「あ」と思った時には、男の手は目前に迫っていて。
――けれど、その手が私に触れることはなかった。
「うわぁぁああっ!!!」
何故なら私に触れる前に、男が教室全体に響き渡るような絶叫を上げたから。
そしてそうさせたのは――。
「申し訳ありませんが、当喫茶店のメイドは接触厳禁ですので、節度ある行動をお願い致します。……ご主人様?」
言いながらも、私の左腕をしっかりと掴んで前方に立つ九条くんの左手からは、炎が噴き出していた。
対して顔面にモロに炎を浴びせられ、先ほど叫び声を上げた大柄な男は、衝撃に身を縮こませ、顔を青ざめさせている。
すると先ほどまで男にまとっていた筈の黒い妖力も、いつの間にか消えているようだった。
「う、ううう……」
九条くんの圧倒的な妖力を前にして、すっかり戦意喪失した様子の大柄な男に、私に絡んできたグループの他の客達が駆け寄る。
そしてこちら振り返り、指差して怒鳴ってきた。
「オ、オレ達は客だぞ!! ここの生徒は客に対して妖力を使うのか!? このことは訴えて……!」
「――訴えて……、なんです?」
突然のピリッとした声に、教室内が張り詰める。
そして人だかりの中から、一人の人物が歩み出た。
「な、なんだお前は!?」
「このクラスの担任教師の木綿です。生徒達から事情は聞きました。一人の女子生徒に接客の範疇を逸脱する程、しつこく貴方がたが絡んでいたとね。……出るところに出たら不利なのは、貴方がたの方では?」
「くっ……!」
普段のボケボケな言動からは考えられない、もめん先生の威圧感のある言葉に、すっかり顔色を無くした客達がたじろぐ。
「え、えっと……?」
展開の早さに着いていけず、私は縋るように左腕を掴む九条くんを見上げる。
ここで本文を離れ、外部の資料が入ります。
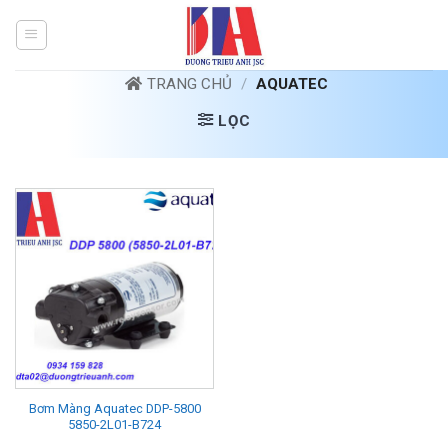
Bỏ
qua
nội
dung
TRANG CHỦ
/
AQUATEC
LỌC
Bơm Màng Aquatec DDP-5800
5850-2L01-B724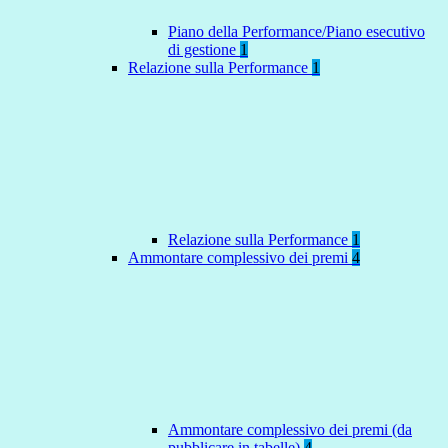
Piano della Performance/Piano esecutivo
di gestione
1
Relazione sulla Performance
1
Relazione sulla Performance
1
Ammontare complessivo dei premi
4
Ammontare complessivo dei premi (da
pubblicare in tabelle)
4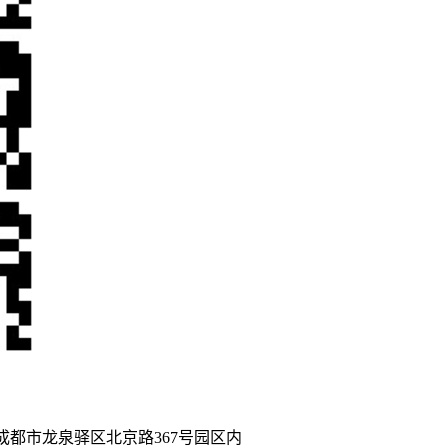
都市龙泉驿区北京路367号园区内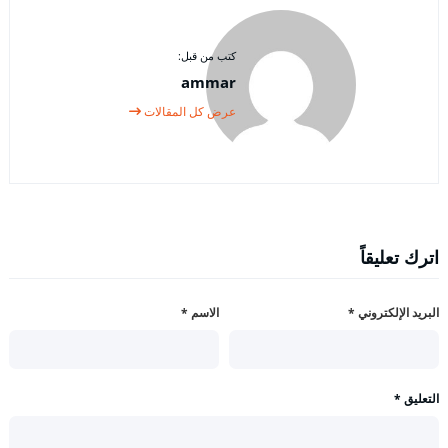
كتب من قبل:
ammar
عرض كل المقالات
اترك تعليقاً
البريد الإلكتروني
*
الاسم
*
التعليق
*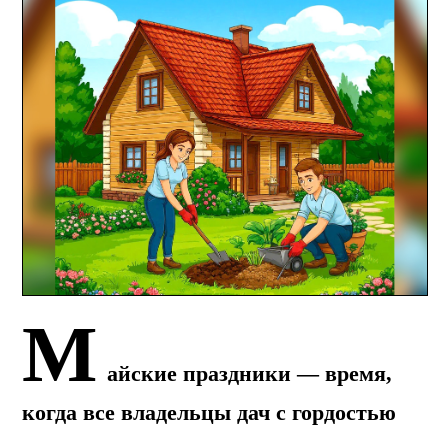
М
айские праздники — время,
когда все владельцы дач с гордостью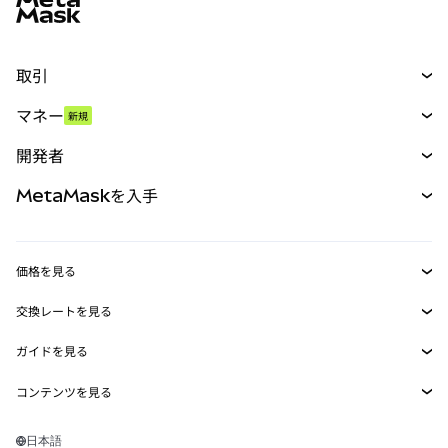
取引
スワップ
マネー
新規
予測
新規
購入
開発者
パーペチュアル
新規
カード
ドキュメントを表示
MetaMaskを入手
RWA
mUSD
新規
ダッシュボード
トランザクションシールド
収益化
Smart Accounts Kit
Agent Wallet
新規
価格を見る
埋め込みウォレット
Snaps
ビットコインの価格
交換レートを見る
MetaMask Connect
イーサリアムの価格
報酬
新規
BTC→USD
Solanaの価格
ガイドを見る
Snaps
セキュリティ
ETH→USD
BTCの購入
Shiba Inuの価格
USDT→INR
コンテンツを見る
Web3サービス
サポート
ETHの購入
Pepeの価格
ビットコインウォレット
BTC→USDT
SOLの購入
キャリア
Tetherの価格
Solanaウォレット
日本語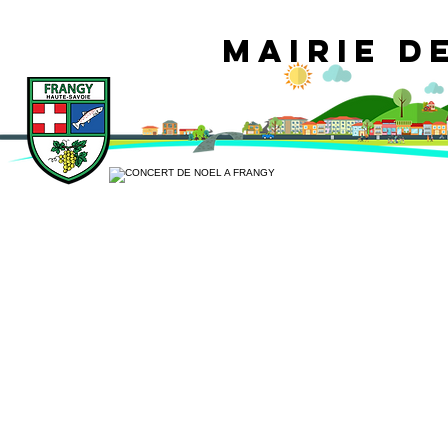
Mairie d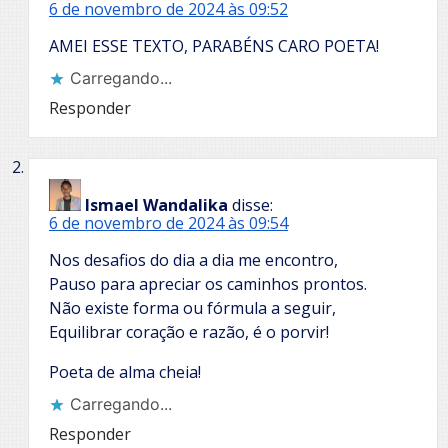
6 de novembro de 2024 às 09:52
AMEI ESSE TEXTO, PARABÉNS CARO POETA!
Carregando...
Responder
Ismael Wandalika
disse:
6 de novembro de 2024 às 09:54
Nos desafios do dia a dia me encontro,
Pauso para apreciar os caminhos prontos.
Não existe forma ou fórmula a seguir,
Equilibrar coração e razão, é o porvir!
Poeta de alma cheia!
Carregando...
Responder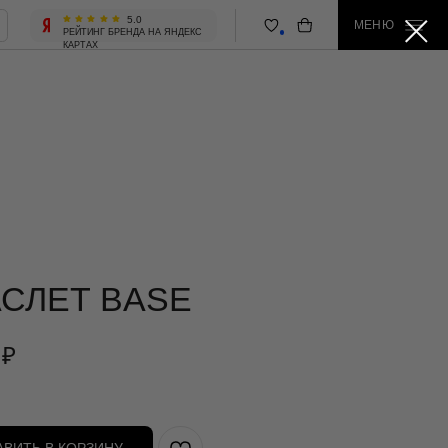
5.0
МЕНЮ
 БРЕНДА НА ЯНДЕКС
СЛЕТ BASE
₽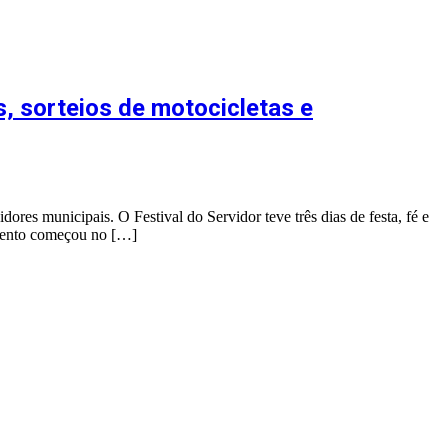
s, sorteios de motocicletas e
es municipais. O Festival do Servidor teve três dias de festa, fé e
 evento começou no […]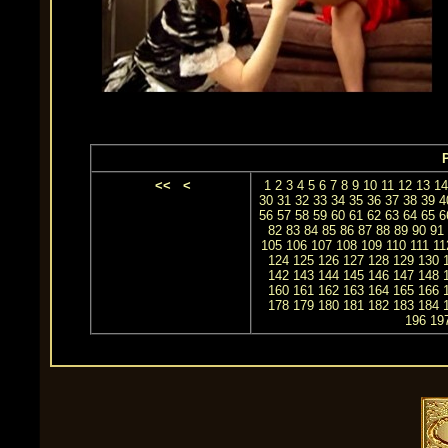
P
<<
<
1
2
3
4
5
6
7
8
9
10
11
12
13
14
30
31
32
33
34
35
36
37
38
39
4
56
57
58
59
60
61
62
63
64
65
6
82
83
84
85
86
87
88
89
90
91
105
106
107
108
109
110
111
11
124
125
126
127
128
129
130
142
143
144
145
146
147
148
160
161
162
163
164
165
166
178
179
180
181
182
183
184
196
19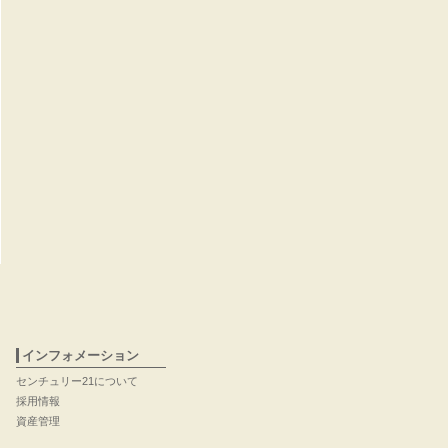
インフォメーション
センチュリー21について
採用情報
資産管理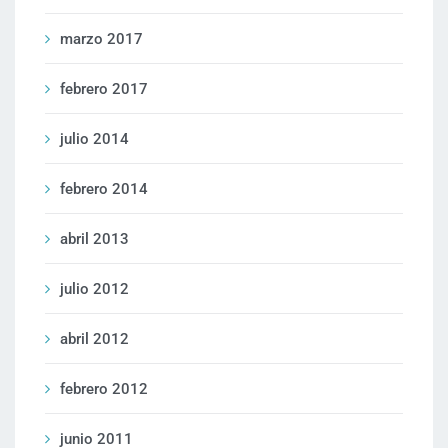
marzo 2017
febrero 2017
julio 2014
febrero 2014
abril 2013
julio 2012
abril 2012
febrero 2012
junio 2011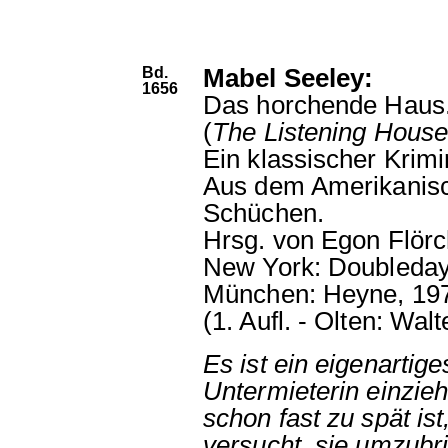
Bd.
Mabel Seeley:
1656
Das horchende Haus
(
The Listening Hous
Ein klassischer Krim
Aus dem Amerikanisc
Schüchen.
Hrsg. von Egon Flörc
New York: Doubleday
München: Heyne, 19
(1. Aufl. - Olten: Walt
Es ist ein eigenarti
Untermieterin einzieh
schon fast zu spät is
versucht, sie umzubri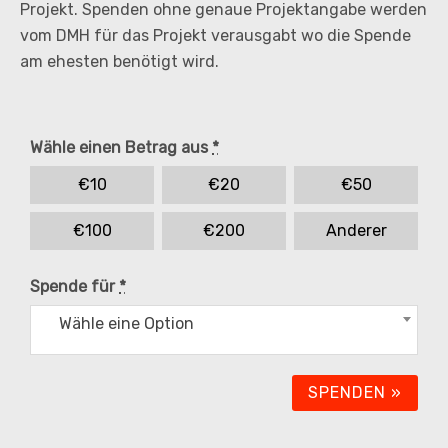
Projekt. Spenden ohne genaue Projektangabe werden
vom DMH für das Projekt verausgabt wo die Spende
am ehesten benötigt wird.
Wähle einen Betrag aus
*
€
10
€
20
€
50
€
100
€
200
Anderer
Spende für
*
Wähle eine Option
SPENDEN
»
するとバサリと私の肩に何かが掛けられた。見れば執事服のジャケットであることに気づく。
「……?」
「とりあえず着てて。君のその姿は……、男にとって目の毒だ」
「???」
毒ってなんだ? 毒々しいってこと?
まあでも、上着はありがたい。このジャケットなら腰まですっぽり覆い隠せるし、やっぱりこのメイド服は恥ずかしかったのだ。